Embora esse cenário possa ser visto por muitos como apenas minuciosamente possível no curto prazo, uma preocupação mais prática é a perspectiva de uma guerra monetária global. Como mostra o gráfico abaixo, após um longo período de tempo em que o iene se fortaleceu em relação ao dólar (e à maioria das outras moedas), o programa de compra de títulos do BoJ em combinação com outras políticas monetárias “fáceis” ajudou a contribuir para uma forte reversão de essa tendência. (Para leitura relacionada, consulte o artigo: O status não oficial do dólar como moeda mundial .)
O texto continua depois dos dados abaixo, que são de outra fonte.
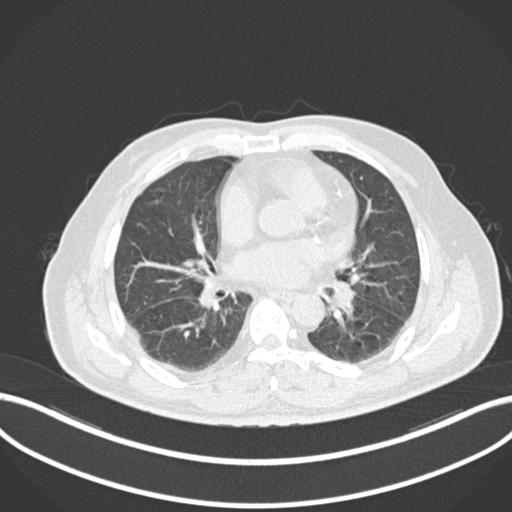
Chest CT, one axial slice. Slice 66 of 161 in the series (ordered by position). Reconstruction kernel B30f. Lung window (W 1500 / L -600 HU). 1 mm slice thickness. 512 × 512 image matrix, field of view 400 × 400 mm. Patient: male, 71 years. Case-level facts recorded for this patient, not image findings: clinical TNM (as recorded): T1b N0 M0.
Outlined on this slice (bounding box drawn by a radiologist):
- lung tumour (recorded histology: squamous cell carcinoma): box from (x=330, y=278) to (x=358, y=319) px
Uma moeda fraca é geralmente favorável aos exportadores, porque significa que os produtos produzidos em casa se tornam mais baratos (e, portanto, mais competitivos no exterior). Mas com a zona do euro entrando em mais uma potencial crise cambial com a Grécia, o euro também está enfraquecendo em relação ao dólar. Se o governo dos EUA ficar preocupado o suficiente com o impacto que isso poderia ter na economia americana, poderá iniciar sua própria campanha para enfraquecer o dólar. E isso poderia colocar um freio no crescimento da lucratividade das empresas no Japão e até adicionar mais pressão deflacionária sobre os preços (um iene fortalecedor tornaria os produtos estrangeiros mais baratos no Japão, pressionando mais os preços). (Veja: Comércio global e o mercado de moedas.)
Finalmente, no pior cenário, há o espectro da hiperinflação (pense na Alemanha após a Primeira Guerra Mundial). O medo aqui é que a transição da inflação para a deflação, e vice-versa, é particularmente difícil de administrar. Com a deflação se tornando tão persistente no Japão, e com muitas outras grandes economias do mundo também de olho no espectro da deflação (incluindo os EUA, a zona do euro e alguns temem até a China), o medo é que as ações necessárias para ressuscitar a inflação em O Japão pode ser tão extremo que, quando a inflação finalmente voltar, será impossível controlar. Se a confiança no iene começa a falhar, teme-se, então a capacidade do governo japonês de levantar os fundos necessários para operar e atender às dívidas existentes também pode ficar em dúvida.
A linha inferior
Poucos discordariam do argumento de que, após mais de duas décadas de deflação e mal-estar econômico, foram necessárias ações ousadas no Japão para marcar uma mudança no curso do país. E muito menos argumentariam que as medidas que foram tomadas até agora são tudo menos ousadas (embora alguns tenham questionado a sabedoria dessas ações).
No entanto, o governo do Japão e o Banco do Japão (BoJ) estão realizando um ato de equilíbrio extremamente delicado, com consequências potencialmente perigosas. O dilema que enfrentam é: não vá longe o suficiente e corre o risco de não romper a tendência de uma queda econômica prolongada, mesmo depois de gastar trilhões de ienes, mas vai longe demais e corre o risco de convidar o potencial de hiperinflação, perda de confiança no iene e uma crise da dívida do governo. Enquanto muitos continuam esperançosos de que o governo e o BoJ consigam enfiar esta agulha incrível, essa tarefa ainda parece longe de terminar. (Para leitura relacionada, consulte: Facilitação quantitativa: funciona?)